> **WHAT YOU ARE ASKED TO DO**
Repeat exactly, please, the opening lines of the data below, through and including the line where "left ear: (301, 1134)" sits.

::::::::

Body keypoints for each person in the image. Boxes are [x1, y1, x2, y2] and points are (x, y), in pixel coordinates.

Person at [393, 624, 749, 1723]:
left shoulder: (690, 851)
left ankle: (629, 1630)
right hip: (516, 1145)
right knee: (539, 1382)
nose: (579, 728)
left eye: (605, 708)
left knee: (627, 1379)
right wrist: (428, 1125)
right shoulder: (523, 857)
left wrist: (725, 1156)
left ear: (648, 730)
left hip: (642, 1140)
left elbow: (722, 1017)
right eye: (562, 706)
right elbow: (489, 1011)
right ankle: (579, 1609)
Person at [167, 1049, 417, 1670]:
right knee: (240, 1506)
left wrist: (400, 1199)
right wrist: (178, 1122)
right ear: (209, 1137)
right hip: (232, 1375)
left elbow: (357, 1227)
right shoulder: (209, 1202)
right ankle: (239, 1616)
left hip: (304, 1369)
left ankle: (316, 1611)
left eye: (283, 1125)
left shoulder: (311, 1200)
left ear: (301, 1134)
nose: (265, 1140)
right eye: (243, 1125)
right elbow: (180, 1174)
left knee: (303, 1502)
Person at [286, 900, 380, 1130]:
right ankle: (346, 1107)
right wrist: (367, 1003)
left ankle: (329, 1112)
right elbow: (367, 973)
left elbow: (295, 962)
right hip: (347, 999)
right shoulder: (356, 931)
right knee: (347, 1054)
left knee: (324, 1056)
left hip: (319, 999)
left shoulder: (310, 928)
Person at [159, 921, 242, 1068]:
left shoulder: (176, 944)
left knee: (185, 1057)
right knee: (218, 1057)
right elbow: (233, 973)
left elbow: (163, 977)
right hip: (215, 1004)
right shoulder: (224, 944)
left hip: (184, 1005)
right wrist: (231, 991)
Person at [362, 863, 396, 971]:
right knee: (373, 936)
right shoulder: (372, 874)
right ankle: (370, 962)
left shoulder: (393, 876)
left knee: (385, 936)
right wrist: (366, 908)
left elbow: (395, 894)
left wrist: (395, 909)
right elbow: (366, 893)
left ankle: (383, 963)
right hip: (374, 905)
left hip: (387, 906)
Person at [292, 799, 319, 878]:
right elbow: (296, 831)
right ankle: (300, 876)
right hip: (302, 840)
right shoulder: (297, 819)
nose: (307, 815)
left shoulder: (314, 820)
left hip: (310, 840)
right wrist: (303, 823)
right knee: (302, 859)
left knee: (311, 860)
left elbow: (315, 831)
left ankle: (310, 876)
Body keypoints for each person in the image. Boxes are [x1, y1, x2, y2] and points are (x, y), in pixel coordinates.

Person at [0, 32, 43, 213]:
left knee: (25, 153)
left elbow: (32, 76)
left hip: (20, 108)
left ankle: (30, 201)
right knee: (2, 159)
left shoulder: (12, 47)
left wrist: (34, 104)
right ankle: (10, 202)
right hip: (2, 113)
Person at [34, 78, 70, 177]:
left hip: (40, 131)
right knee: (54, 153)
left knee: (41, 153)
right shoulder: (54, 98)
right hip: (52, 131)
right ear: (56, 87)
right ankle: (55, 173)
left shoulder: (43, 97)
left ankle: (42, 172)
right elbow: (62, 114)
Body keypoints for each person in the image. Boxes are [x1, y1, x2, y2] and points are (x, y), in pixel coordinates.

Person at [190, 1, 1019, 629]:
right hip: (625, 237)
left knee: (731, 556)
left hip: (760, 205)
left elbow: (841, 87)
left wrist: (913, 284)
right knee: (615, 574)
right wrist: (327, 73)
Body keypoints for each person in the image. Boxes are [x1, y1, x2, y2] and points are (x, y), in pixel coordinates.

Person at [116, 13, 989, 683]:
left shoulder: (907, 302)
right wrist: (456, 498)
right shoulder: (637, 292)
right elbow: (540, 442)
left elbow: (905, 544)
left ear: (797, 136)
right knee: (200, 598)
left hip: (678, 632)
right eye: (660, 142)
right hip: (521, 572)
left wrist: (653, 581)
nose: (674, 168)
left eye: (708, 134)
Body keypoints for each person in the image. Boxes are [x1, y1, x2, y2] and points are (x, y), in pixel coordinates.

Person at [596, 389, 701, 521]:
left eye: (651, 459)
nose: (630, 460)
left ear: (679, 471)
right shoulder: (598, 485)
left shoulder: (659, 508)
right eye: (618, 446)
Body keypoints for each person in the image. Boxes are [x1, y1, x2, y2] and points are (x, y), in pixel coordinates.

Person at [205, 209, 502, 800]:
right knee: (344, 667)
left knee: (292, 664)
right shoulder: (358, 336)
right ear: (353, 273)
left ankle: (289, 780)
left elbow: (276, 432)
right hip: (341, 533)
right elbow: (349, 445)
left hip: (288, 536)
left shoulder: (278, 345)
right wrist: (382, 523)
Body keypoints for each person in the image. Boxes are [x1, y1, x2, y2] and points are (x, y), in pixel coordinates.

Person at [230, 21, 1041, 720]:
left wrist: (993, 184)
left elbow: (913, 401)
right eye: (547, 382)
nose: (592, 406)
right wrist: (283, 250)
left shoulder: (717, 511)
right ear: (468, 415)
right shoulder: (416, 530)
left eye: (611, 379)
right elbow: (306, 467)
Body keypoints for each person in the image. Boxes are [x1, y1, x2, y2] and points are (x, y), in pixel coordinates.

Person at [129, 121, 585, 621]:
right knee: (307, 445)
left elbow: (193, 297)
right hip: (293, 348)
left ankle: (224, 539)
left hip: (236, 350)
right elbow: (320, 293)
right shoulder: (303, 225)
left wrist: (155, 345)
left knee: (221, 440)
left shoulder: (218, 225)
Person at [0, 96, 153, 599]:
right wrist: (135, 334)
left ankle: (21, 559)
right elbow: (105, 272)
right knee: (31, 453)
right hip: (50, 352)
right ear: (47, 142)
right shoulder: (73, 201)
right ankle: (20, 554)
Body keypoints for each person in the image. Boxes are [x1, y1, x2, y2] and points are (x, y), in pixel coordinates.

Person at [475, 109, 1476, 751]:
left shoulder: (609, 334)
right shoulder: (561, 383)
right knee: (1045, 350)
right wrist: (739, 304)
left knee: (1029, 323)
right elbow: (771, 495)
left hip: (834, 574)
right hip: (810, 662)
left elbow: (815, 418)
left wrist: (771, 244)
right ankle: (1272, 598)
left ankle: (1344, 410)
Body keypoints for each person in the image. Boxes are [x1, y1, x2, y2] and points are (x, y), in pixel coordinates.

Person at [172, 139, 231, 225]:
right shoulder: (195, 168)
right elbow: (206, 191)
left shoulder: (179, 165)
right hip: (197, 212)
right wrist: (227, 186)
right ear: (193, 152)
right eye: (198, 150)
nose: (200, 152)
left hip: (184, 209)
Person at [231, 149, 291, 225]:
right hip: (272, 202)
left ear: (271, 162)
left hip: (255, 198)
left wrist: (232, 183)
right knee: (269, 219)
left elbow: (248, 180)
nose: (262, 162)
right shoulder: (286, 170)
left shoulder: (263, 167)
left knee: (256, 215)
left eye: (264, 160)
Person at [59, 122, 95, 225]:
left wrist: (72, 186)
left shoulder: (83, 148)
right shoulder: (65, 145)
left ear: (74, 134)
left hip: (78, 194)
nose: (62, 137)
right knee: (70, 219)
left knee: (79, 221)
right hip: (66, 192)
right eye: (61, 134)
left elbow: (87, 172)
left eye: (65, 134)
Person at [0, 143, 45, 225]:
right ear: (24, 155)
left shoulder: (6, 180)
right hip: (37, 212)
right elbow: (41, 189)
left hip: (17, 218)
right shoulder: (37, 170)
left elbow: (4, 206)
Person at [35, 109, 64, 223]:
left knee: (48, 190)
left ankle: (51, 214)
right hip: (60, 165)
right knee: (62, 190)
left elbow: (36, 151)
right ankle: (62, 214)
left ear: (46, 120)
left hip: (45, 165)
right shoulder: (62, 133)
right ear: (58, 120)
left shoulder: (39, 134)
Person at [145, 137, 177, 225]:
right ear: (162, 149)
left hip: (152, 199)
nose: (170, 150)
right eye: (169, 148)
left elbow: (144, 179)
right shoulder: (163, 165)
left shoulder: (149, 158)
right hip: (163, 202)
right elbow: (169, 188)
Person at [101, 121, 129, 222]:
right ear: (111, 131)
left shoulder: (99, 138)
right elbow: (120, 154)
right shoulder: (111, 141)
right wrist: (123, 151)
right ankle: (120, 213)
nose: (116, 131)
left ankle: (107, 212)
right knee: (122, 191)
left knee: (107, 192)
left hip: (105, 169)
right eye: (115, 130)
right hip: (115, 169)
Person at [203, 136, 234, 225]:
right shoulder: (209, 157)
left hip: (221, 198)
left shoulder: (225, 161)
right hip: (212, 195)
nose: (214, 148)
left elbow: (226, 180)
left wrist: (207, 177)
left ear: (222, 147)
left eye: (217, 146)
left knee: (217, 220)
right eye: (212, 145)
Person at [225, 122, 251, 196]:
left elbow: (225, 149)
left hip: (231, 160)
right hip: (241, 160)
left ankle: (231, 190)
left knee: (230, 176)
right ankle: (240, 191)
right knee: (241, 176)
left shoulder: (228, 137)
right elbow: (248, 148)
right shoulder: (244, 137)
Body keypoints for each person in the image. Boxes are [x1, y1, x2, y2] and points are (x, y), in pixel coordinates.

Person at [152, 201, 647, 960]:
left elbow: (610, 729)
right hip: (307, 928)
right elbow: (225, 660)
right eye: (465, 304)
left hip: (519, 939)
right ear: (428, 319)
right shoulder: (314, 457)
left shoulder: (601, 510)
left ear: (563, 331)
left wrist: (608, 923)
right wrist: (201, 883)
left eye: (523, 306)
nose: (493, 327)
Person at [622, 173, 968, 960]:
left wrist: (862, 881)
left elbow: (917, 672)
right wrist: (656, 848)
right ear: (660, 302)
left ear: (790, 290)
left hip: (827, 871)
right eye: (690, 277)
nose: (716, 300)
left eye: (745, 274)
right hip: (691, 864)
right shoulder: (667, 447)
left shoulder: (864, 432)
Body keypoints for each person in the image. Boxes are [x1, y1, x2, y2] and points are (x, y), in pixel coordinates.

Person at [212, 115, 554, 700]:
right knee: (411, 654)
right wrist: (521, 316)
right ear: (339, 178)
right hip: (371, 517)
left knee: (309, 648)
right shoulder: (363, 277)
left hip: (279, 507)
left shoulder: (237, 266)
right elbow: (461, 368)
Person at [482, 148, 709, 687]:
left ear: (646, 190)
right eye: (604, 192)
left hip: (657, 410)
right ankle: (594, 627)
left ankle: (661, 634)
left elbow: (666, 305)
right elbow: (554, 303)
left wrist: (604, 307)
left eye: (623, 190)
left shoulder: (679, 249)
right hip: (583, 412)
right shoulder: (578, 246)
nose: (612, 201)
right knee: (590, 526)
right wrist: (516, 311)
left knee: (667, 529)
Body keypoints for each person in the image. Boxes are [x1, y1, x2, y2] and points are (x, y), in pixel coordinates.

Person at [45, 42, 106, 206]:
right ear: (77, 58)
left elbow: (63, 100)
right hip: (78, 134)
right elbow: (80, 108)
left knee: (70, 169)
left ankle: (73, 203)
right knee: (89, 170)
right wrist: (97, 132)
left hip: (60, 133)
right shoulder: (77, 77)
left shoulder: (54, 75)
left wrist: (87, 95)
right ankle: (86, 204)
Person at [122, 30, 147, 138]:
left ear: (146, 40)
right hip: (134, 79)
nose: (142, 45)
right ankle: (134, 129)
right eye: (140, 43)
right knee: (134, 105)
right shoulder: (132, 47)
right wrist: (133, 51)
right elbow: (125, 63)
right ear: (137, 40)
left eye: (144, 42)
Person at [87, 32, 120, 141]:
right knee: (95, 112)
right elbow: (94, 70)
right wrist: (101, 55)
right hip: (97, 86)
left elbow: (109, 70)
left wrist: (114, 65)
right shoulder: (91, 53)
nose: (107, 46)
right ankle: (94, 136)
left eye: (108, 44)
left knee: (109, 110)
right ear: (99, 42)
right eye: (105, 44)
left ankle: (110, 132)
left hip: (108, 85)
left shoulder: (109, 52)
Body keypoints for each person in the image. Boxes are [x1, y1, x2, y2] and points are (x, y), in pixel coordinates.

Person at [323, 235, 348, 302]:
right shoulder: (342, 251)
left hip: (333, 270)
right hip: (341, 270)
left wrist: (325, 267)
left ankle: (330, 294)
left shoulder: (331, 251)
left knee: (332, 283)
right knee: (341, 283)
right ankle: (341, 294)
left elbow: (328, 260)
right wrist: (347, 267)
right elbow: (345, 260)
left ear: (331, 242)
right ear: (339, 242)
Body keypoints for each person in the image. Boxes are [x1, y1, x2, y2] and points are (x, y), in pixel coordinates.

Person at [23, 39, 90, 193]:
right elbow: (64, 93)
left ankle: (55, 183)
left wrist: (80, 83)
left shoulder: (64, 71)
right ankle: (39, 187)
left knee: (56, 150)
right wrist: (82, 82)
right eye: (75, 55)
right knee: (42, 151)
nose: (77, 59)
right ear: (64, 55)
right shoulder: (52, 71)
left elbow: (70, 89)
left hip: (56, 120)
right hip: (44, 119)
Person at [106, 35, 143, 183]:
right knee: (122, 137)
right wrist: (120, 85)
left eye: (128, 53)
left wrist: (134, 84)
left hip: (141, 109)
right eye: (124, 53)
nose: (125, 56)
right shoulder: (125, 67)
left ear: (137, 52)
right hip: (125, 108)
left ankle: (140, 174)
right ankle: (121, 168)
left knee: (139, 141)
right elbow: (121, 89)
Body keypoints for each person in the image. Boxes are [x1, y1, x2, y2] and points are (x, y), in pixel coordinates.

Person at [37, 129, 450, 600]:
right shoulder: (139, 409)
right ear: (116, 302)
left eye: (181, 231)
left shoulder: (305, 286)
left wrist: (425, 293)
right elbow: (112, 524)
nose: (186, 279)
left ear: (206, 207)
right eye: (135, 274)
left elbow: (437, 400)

::::::::

> **ANSWER TO THE PROBLEM**
Body keypoints for each person in the image. Boxes are [x1, y1, x2, y2] and points are (x, y), in pixel coordinates.

Person at [393, 624, 749, 1723]:
left shoulder: (690, 851)
left ankle: (629, 1630)
right hip: (516, 1145)
right knee: (539, 1382)
nose: (579, 728)
left eye: (605, 708)
left knee: (627, 1379)
right wrist: (428, 1125)
right shoulder: (523, 857)
left wrist: (725, 1156)
left ear: (648, 730)
left hip: (642, 1140)
left elbow: (722, 1017)
right eye: (562, 706)
right elbow: (489, 1011)
right ankle: (579, 1609)
Person at [167, 1049, 417, 1670]:
right knee: (240, 1506)
left wrist: (400, 1199)
right wrist: (178, 1122)
right ear: (209, 1137)
right hip: (232, 1375)
left elbow: (357, 1227)
right shoulder: (209, 1202)
right ankle: (239, 1616)
left hip: (304, 1369)
left ankle: (316, 1611)
left eye: (283, 1125)
left shoulder: (311, 1200)
left ear: (301, 1134)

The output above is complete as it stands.